### WHAT YOU ARE ASKED TO DO
Reproduce the material verbatim, beginning with its first line and ending after the line that contains "picture [0, 0, 1654, 1241]".
....
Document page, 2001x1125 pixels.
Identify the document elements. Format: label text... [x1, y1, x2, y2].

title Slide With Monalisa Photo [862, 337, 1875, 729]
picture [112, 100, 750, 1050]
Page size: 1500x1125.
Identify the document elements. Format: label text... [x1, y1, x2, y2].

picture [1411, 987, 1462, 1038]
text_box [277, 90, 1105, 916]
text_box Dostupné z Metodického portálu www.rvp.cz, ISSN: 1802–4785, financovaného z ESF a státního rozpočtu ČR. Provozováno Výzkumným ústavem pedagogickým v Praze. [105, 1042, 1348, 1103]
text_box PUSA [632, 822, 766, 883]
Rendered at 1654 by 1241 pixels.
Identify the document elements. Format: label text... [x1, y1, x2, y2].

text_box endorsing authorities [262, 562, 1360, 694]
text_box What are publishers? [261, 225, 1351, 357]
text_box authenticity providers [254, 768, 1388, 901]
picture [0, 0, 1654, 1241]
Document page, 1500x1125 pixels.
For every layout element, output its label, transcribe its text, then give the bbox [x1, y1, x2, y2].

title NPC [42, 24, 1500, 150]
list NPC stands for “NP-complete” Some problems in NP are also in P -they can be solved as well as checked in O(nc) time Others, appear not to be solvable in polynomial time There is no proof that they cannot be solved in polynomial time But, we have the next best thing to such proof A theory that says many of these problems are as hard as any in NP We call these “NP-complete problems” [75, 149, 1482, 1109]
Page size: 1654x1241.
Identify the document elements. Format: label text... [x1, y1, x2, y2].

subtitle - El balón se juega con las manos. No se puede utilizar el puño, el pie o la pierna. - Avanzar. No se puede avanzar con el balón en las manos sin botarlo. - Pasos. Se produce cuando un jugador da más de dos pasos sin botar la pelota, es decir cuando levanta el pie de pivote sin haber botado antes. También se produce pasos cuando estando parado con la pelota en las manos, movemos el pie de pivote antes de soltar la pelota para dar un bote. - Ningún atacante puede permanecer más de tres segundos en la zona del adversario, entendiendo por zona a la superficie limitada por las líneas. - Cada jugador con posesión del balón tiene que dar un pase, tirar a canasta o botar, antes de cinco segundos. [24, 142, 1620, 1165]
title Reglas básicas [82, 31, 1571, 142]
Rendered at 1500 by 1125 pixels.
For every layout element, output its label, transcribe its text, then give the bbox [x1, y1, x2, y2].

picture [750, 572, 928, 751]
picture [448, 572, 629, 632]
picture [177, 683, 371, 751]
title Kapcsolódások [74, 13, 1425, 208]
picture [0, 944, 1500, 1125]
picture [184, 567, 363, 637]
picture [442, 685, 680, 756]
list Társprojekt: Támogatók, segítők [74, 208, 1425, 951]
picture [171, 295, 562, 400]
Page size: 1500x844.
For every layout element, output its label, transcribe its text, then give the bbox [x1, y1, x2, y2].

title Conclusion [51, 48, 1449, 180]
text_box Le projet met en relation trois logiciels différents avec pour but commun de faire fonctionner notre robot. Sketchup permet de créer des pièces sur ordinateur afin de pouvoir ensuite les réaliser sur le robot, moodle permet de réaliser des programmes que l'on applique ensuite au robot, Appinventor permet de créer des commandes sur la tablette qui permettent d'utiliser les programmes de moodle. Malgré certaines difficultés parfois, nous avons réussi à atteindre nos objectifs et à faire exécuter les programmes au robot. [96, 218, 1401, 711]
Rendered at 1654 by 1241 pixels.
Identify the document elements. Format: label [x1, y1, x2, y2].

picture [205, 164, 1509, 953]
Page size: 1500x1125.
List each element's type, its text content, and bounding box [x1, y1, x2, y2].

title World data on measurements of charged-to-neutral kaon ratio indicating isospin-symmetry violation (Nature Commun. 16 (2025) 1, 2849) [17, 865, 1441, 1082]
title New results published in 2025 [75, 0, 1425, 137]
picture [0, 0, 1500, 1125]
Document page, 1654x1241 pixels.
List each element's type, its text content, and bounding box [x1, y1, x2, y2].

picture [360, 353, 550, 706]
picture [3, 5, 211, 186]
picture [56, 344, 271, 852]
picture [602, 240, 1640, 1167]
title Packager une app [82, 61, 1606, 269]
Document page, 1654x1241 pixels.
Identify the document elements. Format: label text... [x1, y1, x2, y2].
....
### RESULT OF THE TASK
Document page, 2001x1125 pixels.
Identify the document elements. Format: label text... [x1, y1, x2, y2].

title Slide With Monalisa Photo [862, 337, 1875, 729]
picture [112, 100, 750, 1050]
Page size: 1500x1125.
Identify the document elements. Format: label text... [x1, y1, x2, y2].

picture [1411, 987, 1462, 1038]
text_box [277, 90, 1105, 916]
text_box Dostupné z Metodického portálu www.rvp.cz, ISSN: 1802–4785, financovaného z ESF a státního rozpočtu ČR. Provozováno Výzkumným ústavem pedagogickým v Praze. [105, 1042, 1348, 1103]
text_box PUSA [632, 822, 766, 883]
Rendered at 1654 by 1241 pixels.
Identify the document elements. Format: label text... [x1, y1, x2, y2].

text_box endorsing authorities [262, 562, 1360, 694]
text_box What are publishers? [261, 225, 1351, 357]
text_box authenticity providers [254, 768, 1388, 901]
picture [0, 0, 1654, 1241]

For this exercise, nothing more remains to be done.